--- Exercise text Enclosed Below ---

HL Deb 06 July 1939 vol 113 cc1094-104

Amendments reported (according to Order).

Clause 2:

General powers of Minister.

2.—(1) Subject to the provisions of this subsection, the Minister shall have power—

Provided that the powers of the Minister under this subsection shall not be exercised in relation to the supply to any other Government Department of any articles required by that Department for the purpose of the discharge of its functions, unless the powers of that Department in relation to the supply of those articles are for the time being transferred to or made exercisable by the Minister under the next following section of this Act.

4.26 p.m.

THE MINISTER FOR THE CO-ORDINATION OF DEFENCE (LORD CHATFIELD) moved to add to subsection (1): and, without prejudice to any powers transferred or made exercisable as aforesaid, the powers of the Minister under this subsection of manufacturing or otherwise producing articles shall not be exercised after the expiration of a period of three years beginning with the date of the passing of this Act, except in respect of such classes of articles as His Majesty may specify by Order in Council made not earlier than the commencement of the last six months of that period.

The noble Lord said: My Lords, this Amendment standing in my name is in fact very similar to the Amendment moved by the noble Lord, Lord Gain-ford, whom we all regret is not present here to-day to hear what further action is being taken upon the matter that he raised. Lord Gainford's Amendment has also been put down again by him for this stage of the Bill, and is supported by the noble Viscount, Lord Samuel. The Amendment that I am now moving provides that the Minister's power of "manufacturing or otherwise producing" shall lapse after three years, with two exceptions. These exceptions are as follows. In the first place, at the end of the three years from the date of the passing of this Bill, powers of manufacturing, etc. possessed by other Government Departments will have then been transferred to the Minister under Clause 3—that is to say, powers such as the War Office have to manufacture guns at Woolwich Arsenal. These powers will not lapse at the end of the three years, but will be unlimited in duration. That is the effect of the words at the beginning of the Amendment "without prejudice to any powers transferred." Since the powers already exist, there is no reason why they should lapse, and indeed the noble Lord's own Amendment expressly saves them from lapsing.

--- End of Enclosed Exercise text ---
--- Given records Enclosed Below ---

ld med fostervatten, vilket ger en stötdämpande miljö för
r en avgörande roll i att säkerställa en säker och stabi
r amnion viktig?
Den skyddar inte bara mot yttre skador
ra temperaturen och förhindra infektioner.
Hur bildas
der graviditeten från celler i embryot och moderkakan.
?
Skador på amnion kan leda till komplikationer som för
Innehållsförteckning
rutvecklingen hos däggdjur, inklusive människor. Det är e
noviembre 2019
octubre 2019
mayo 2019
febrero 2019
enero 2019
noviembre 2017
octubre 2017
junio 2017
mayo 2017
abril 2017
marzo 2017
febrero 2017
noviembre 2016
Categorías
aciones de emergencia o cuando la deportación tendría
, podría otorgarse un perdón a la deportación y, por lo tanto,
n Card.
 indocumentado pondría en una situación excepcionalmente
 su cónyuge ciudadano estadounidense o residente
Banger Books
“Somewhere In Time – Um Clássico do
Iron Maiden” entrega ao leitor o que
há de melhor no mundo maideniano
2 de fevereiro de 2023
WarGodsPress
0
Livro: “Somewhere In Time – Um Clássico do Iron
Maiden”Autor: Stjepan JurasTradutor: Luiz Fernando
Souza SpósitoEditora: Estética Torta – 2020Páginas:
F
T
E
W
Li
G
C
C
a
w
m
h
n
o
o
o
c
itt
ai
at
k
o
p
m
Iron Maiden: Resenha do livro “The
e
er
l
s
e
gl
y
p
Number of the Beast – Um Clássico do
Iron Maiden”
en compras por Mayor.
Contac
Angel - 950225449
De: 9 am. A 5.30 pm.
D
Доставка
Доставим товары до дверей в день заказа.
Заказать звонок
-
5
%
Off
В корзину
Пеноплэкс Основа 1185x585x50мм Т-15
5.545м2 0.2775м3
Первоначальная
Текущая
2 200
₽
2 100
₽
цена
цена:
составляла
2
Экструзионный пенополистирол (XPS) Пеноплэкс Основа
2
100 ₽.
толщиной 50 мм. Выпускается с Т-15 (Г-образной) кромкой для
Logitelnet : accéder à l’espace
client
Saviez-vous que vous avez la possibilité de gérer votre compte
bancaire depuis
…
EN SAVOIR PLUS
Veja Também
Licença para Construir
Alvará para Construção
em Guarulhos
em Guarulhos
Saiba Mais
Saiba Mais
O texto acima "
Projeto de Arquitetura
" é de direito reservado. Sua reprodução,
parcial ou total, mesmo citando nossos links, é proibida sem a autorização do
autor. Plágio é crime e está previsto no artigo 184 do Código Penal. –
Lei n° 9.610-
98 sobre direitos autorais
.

--- End of Enclosed Given records ---

• **What to work on**: According to the debate text, who supports Lord Gainford's Amendment at this stage of the Bill? The records come from a different source than the debate text.

• **Your response**: The noble Viscount, Lord Samuel.